We are The Clique and our only goal in life is to make your experience here *a living hell*.

_Awesomenocity Members:_


 Retsu
 Dezzuu
 Scizor
Verne
Xikaze
Number 100 <--- finally someone with more than one word in their name!


----------



## Zuu (Dec 24, 2008)

>>> invited = 1
>>> *if* invited:
...        *print* "I'm joining."
...
I'm joining.


----------



## Scizor (Dec 24, 2008)

Nomnomnomnomnom.


----------



## octobr (Dec 24, 2008)

Fags.


----------



## xkze (Dec 24, 2008)

you guys are mean!! cool!!


----------



## Abwayax (Dec 24, 2008)

I assume I'm invited so I might as well join


----------



## Zuu (Dec 24, 2008)

your avatar is the shiz, Xikaze, my brother.


----------



## Alexi (Dec 24, 2008)

This is low. Creating a whole club just to mock one member of some pokemon forum for no reason other than to show the world how wonderful and cool you are! I'm proud you guys, I really am. I hope you feel like you've accomplished something. 
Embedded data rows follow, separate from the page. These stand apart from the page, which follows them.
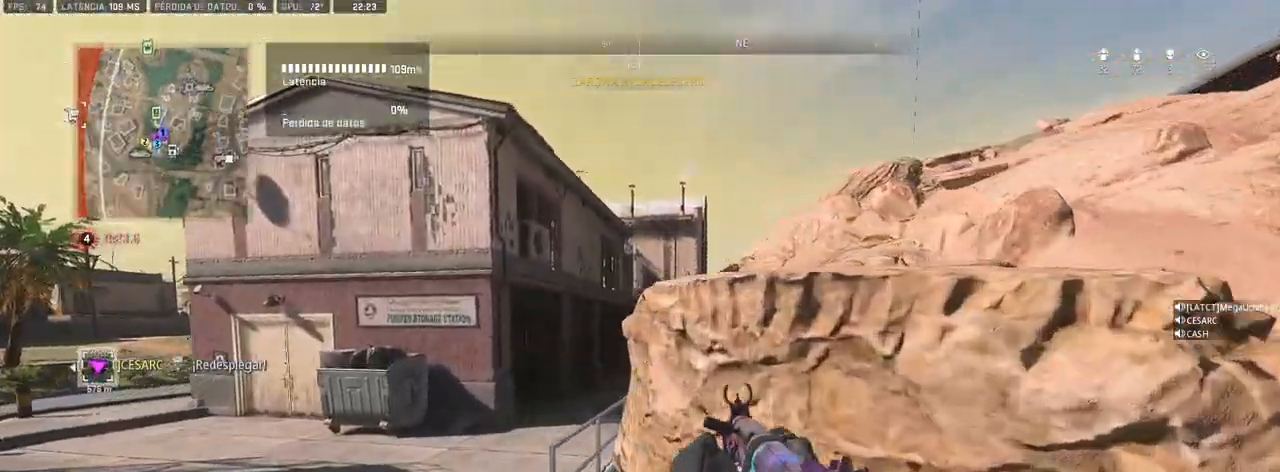
{"dt_ms": 500, "buttons": [], "left_stick": "up", "right_stick": "center", "events": [[133, "right_stick", "right"], [250, "right_stick", "center"]]}
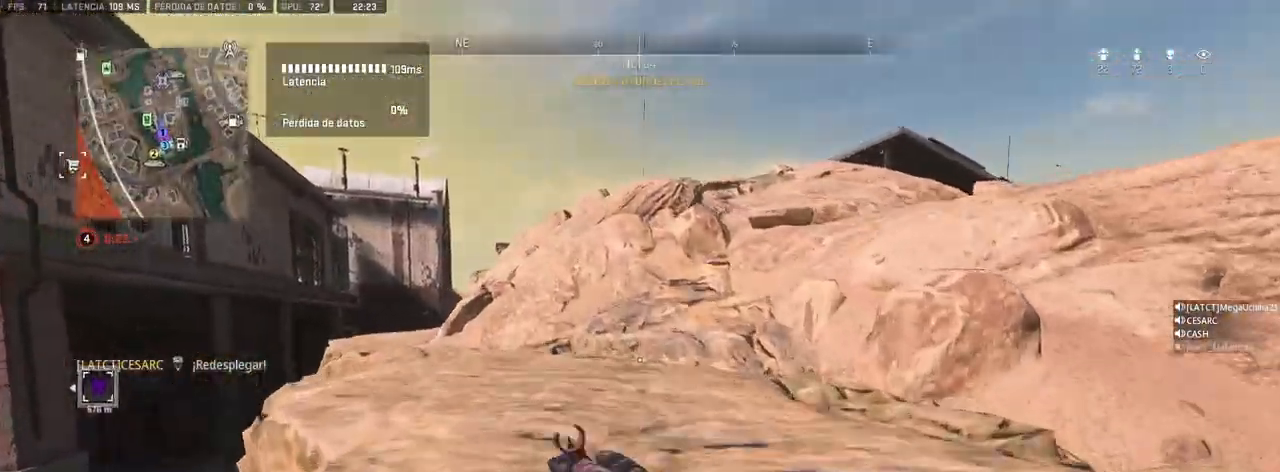
{"dt_ms": 500, "buttons": [], "left_stick": "up", "right_stick": "center", "events": []}
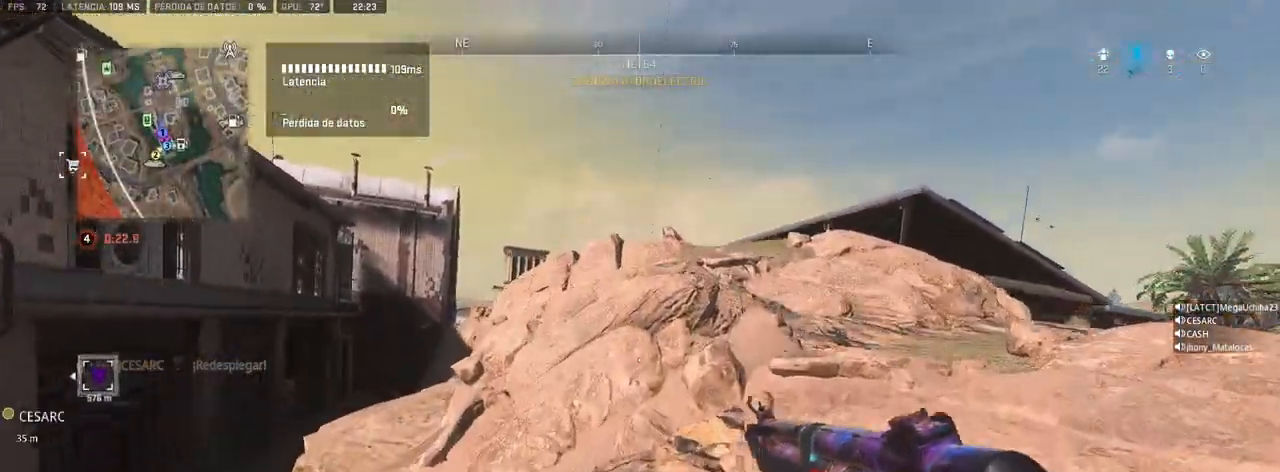
{"dt_ms": 500, "buttons": [], "left_stick": "up", "right_stick": "center", "events": [[350, "right_stick", "right"], [450, "right_stick", "center"]]}
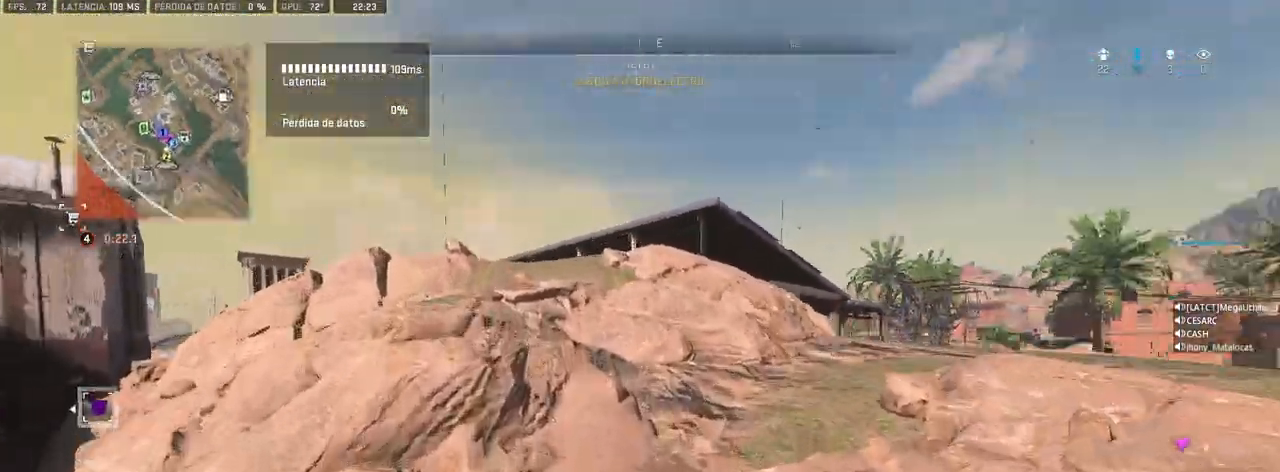
{"dt_ms": 500, "buttons": [], "left_stick": "up", "right_stick": "center", "events": [[17, "TRIANGLE", "down"], [83, "TRIANGLE", "up"]]}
You know what, go on. Keep posting. Show the world what cool people you are. Show them all how many different ways you can humiliate one girl on a fucking _pokemon forum_. Go on, knock yourselves out. It'll be a bash!

And after you're done with her, you can go after me, too. And why stop there? There are plenty of other people on this forum. Pick any of them, or all of them, and have fun! I mean, it's all in good fun, no? Hell, you all may even turn on each other when you get done with each of them. 

Either way, I'm glad you all have the time to waste on threads like this, most others don't. I'm so glad we could all get along. I feel so much closer to this forum than ever before! 

I'm not really surprised, I guess. Except maybe you, Verne. I didn't expect this from you. Well, you all have fun patronizing some girl, who you'll never meet or know. You're all just _lovely, wonderful_ people!


----------



## Eevee (Dec 24, 2008)

inviting myself


----------



## Music Dragon (Dec 24, 2008)

Alexi said:


> This is low. Creating a whole club just to mock one member of some pokemon forum for no reason other than to show the world how wonderful and cool you are! I'm proud you guys, I really am. I hope you feel like you've accomplished something.
> 
> You know what, go on. Keep posting. Show the world what cool people you are. Show them all how many different ways you can humiliate one girl on a fucking _pokemon forum_. Go on, knock yourselves out. It'll be a bash!
> 
> ...


Seriously though...! It's not like they're actually _doing_ anything, they're just making it official. The Kool Kids Krew has been around since the dawn of time.

Besides, it's just a club thread. They haven't mocked anyone! ...yet.


----------



## Tailsy (Dec 24, 2008)

lol, no

find something cool to do with your time.


----------